David Fox from Marrar has ended more than forty years as a sheep producer on a high, selling his last pen of lambs for $314 a head, the highest price they've ever fetched.
"It was a little goal of mine to get a three in front of the last pen so we can remember it fondly," Mr Fox said.
His pen of second cross lambs, weighing 75kg plus, went under the hammer at the Wagga Saleyards on Thursday.
Mr Fox said along with his son Dan, they were transitioning from a dual purpose operation to an all cropping enterprise.
Unlike most top-selling, heavy lambs the last of the Foxes lambs were not feedlotted.
"They were lambed last August, this pen was what was left over," Mr Fox said.
"They were wandering around a 200-240 hectare paddock for a couple of months on lentil and cereal stubbles and I gave them some barley over the last week.
"There was no feeding regime but it was a big area to very few sheep."
Mr Fox said although it was the highest price he had seen, he had sold heavier lambs of up to 85kg previously which had topped at around $250 a head.

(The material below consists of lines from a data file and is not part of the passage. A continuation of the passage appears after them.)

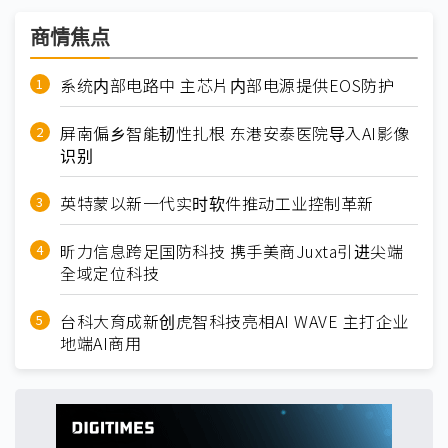
商情焦点
系统内部电路中 主芯片内部电源提供EOS防护
屏南偏乡智能韧性扎根 东港安泰医院导入AI影像
识别
英特蒙以新一代实时软件推动工业控制革新
昕力信息跨足国防科技 携手美商Juxta引进尖端
全域定位科技
台科大育成新创虎智科技亮相AI WAVE 主打企业
地端AI商用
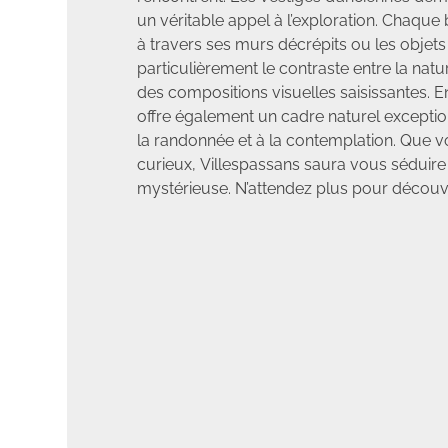
un véritable appel à l’exploration. Chaque 
à travers ses murs décrépits ou les objets
particulièrement le contraste entre la nat
des compositions visuelles saisissantes. E
offre également un cadre naturel exception
la randonnée et à la contemplation. Que 
curieux, Villespassans saura vous séduire
mystérieuse. N’attendez plus pour découvri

"At one stage we were breeding 2000 ewes, then after the drought we sort of settled down to 1600," he said.
"For the last few years, we've just let them age and then sold."
He said the decision to move on from sheep, which he has been working with since he was seven-years-old, was not a difficult one despite the high prices on offer.
"The younger generation were more interested in tractors than sheep," he said.
"But it wasn't a problem for me at all and I'm excited to hopefully get a bit more of a lifestyle and for what we're doing with the cropping.
"We're trying to bring a bit of diversity, stubble retention and zero till practices in, just really making no compromises towards our cropping enterprise."